§ **AIM OF THE TASK**
The reply should match the listing below character for character, except that no image is carried over.

§ **RECORDED DATA**
--- --- ---

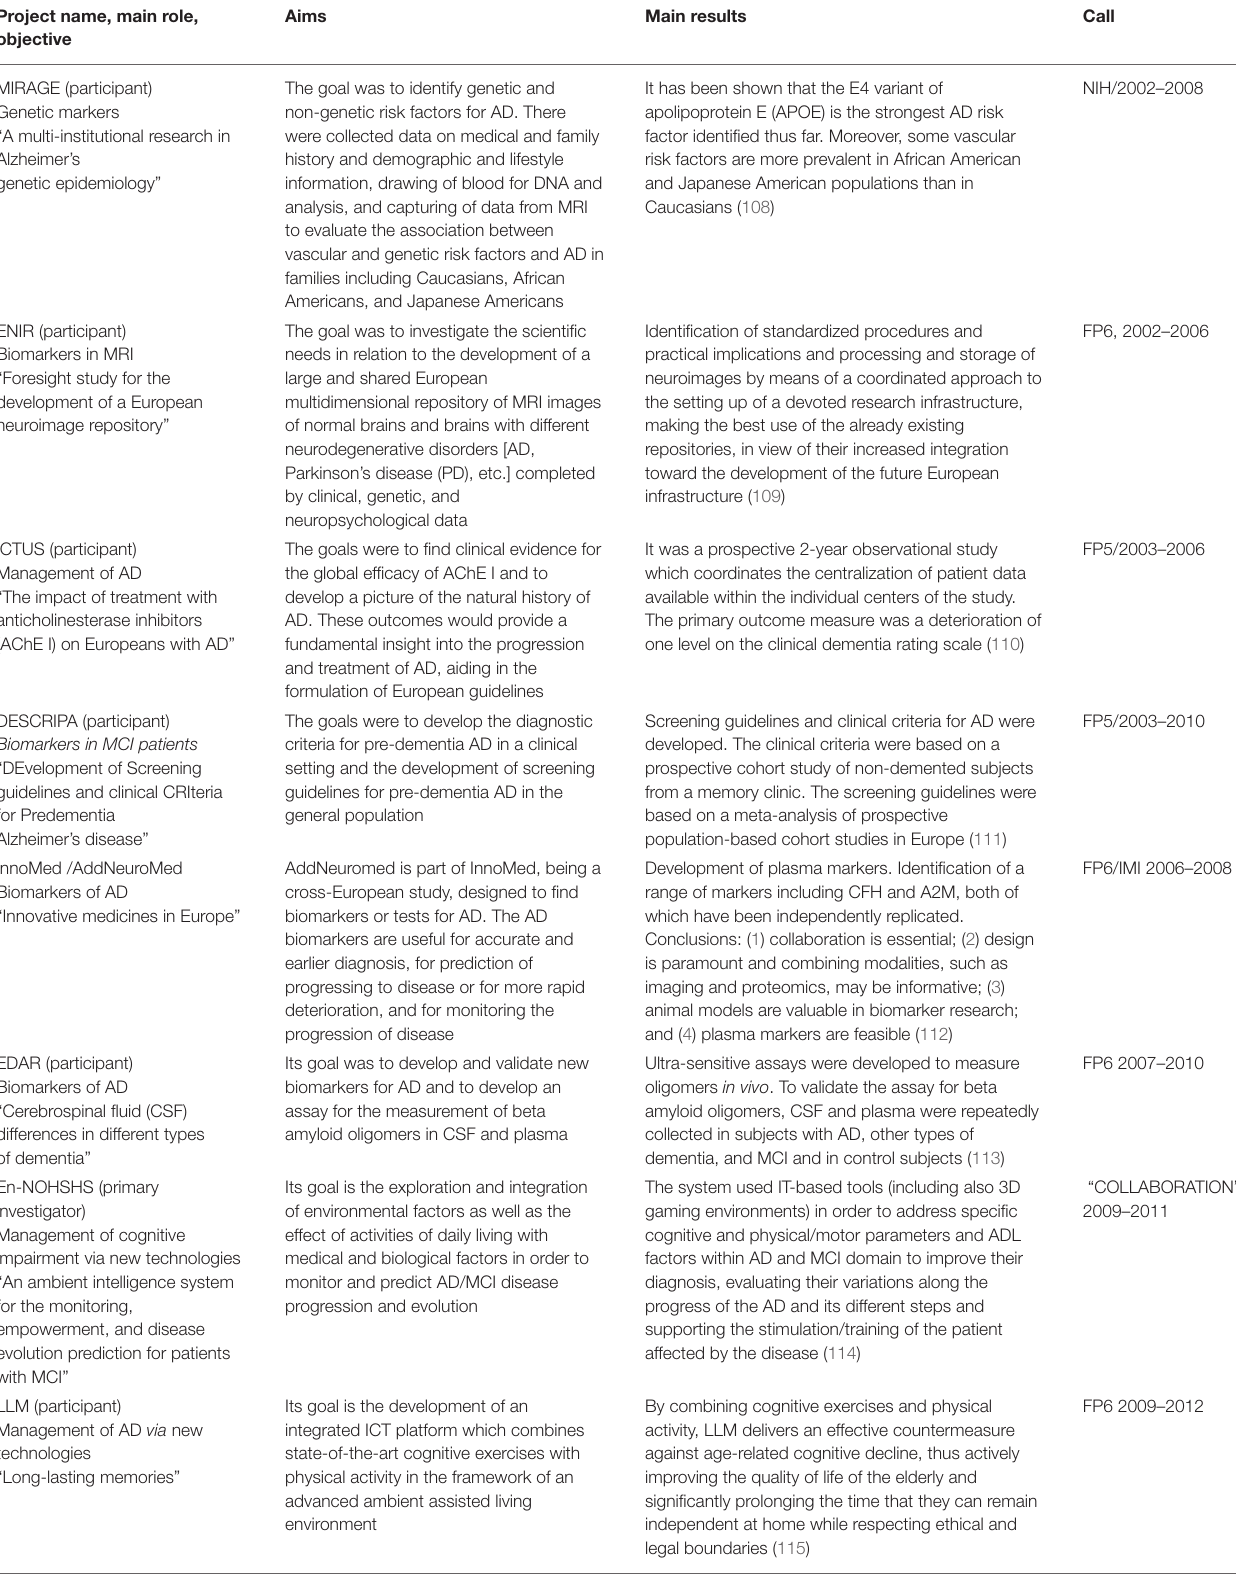
TABLE 5 | Research studies and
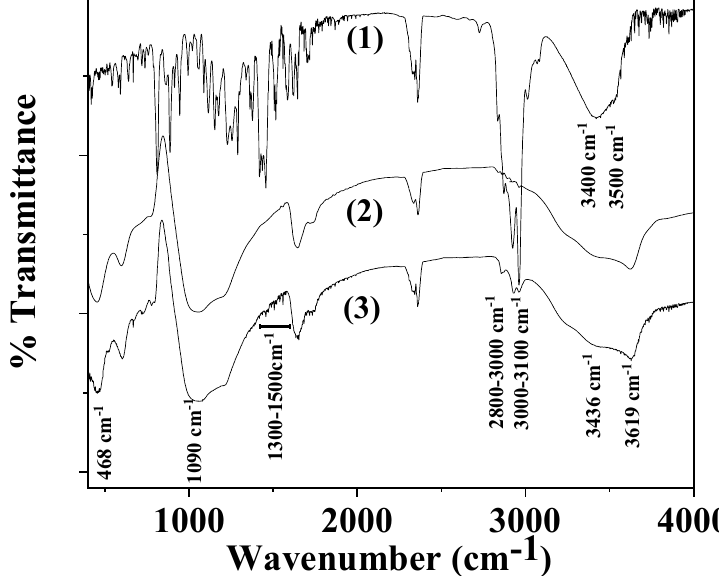
Figure 4. FTIR plots of: (1) TO as received, (2) NZ as received, (3) modified TO@NZ hybrid nanostructure.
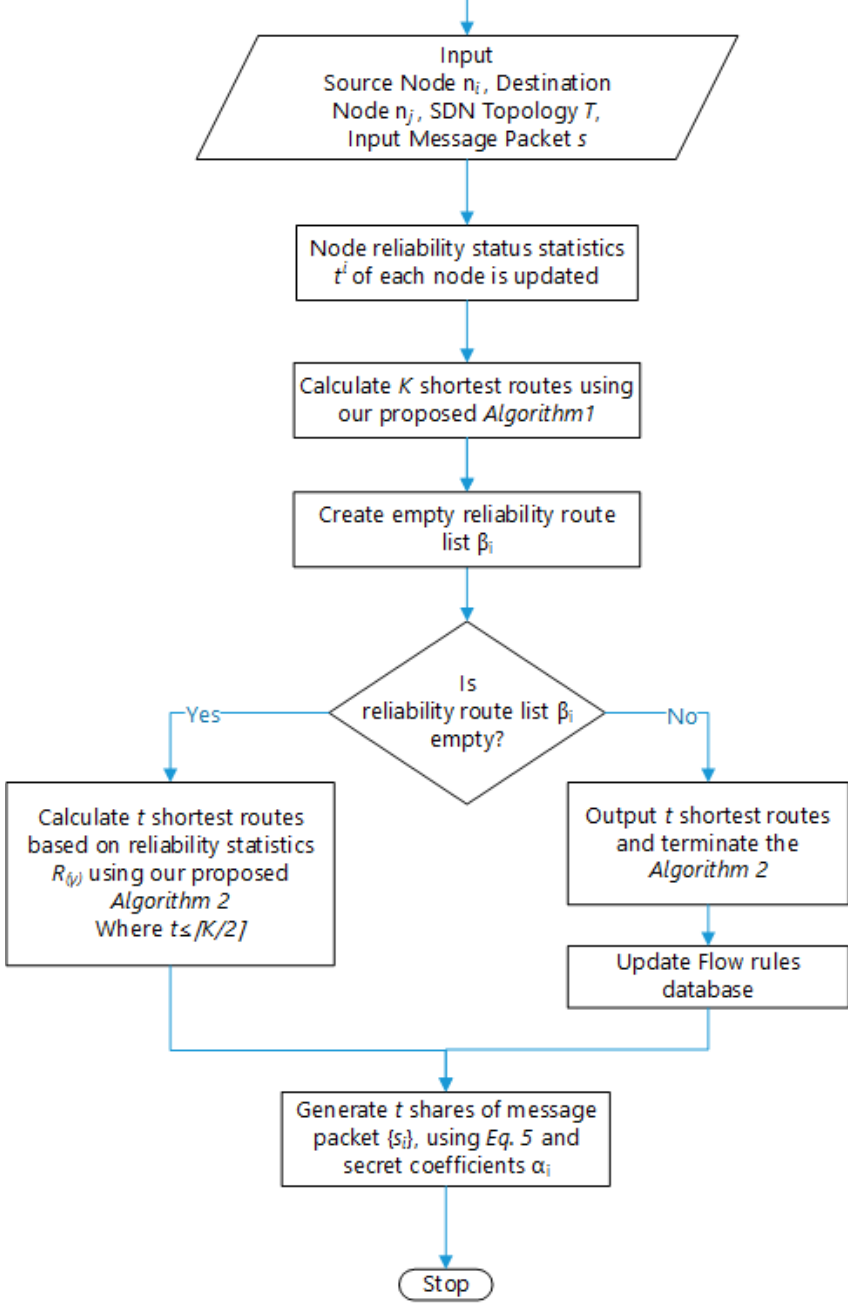
Figure 2. Flow chart for the mechanism of Obfuscation of routing paths in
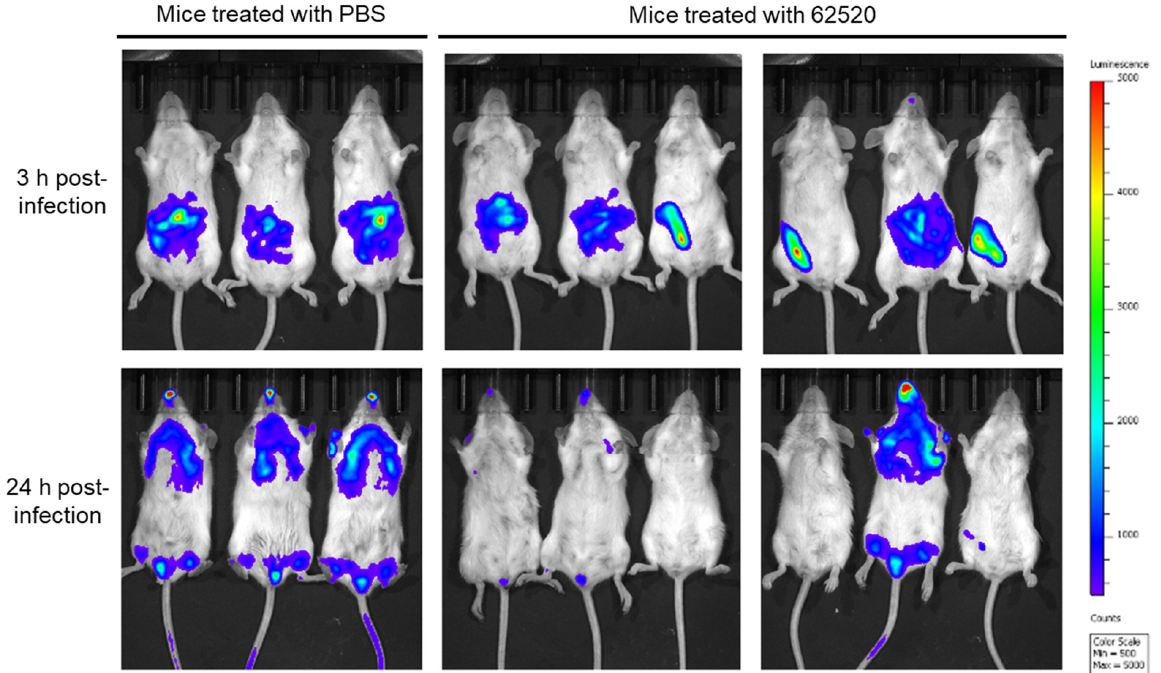
Figure 5. Bacterial clearance in mice treated with compound 62520. Immunocompetent mice were intraperitoneally infected with 1.0 × 10 9 CFUs of A. baumannii ATCC 17978-lux strain, and, 2 h after bacterial injection, 2.8 mg/kg of compound 62520 was injected in the opposite side of their abdomen. The control mice were injected with the same volume of PBS. The color bar beside IVIS images indicates the intensity of radiance (p/sec/cm 2 /sr).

--- --- ---

§ **ANSWER BELOW**
TABLE 5 | Research studies and
Figure 4. FTIR plots of: (1) TO as received, (2) NZ as received, (3) modified TO@NZ hybrid nanostructure.
Figure 2. Flow chart for the mechanism of Obfuscation of routing paths in
Figure 5. Bacterial clearance in mice treated with compound 62520. Immunocompetent mice were intraperitoneally infected with 1.0 × 10 9 CFUs of A. baumannii ATCC 17978-lux strain, and, 2 h after bacterial injection, 2.8 mg/kg of compound 62520 was injected in the opposite side of their abdomen. The control mice were injected with the same volume of PBS. The color bar beside IVIS images indicates the intensity of radiance (p/sec/cm 2 /sr).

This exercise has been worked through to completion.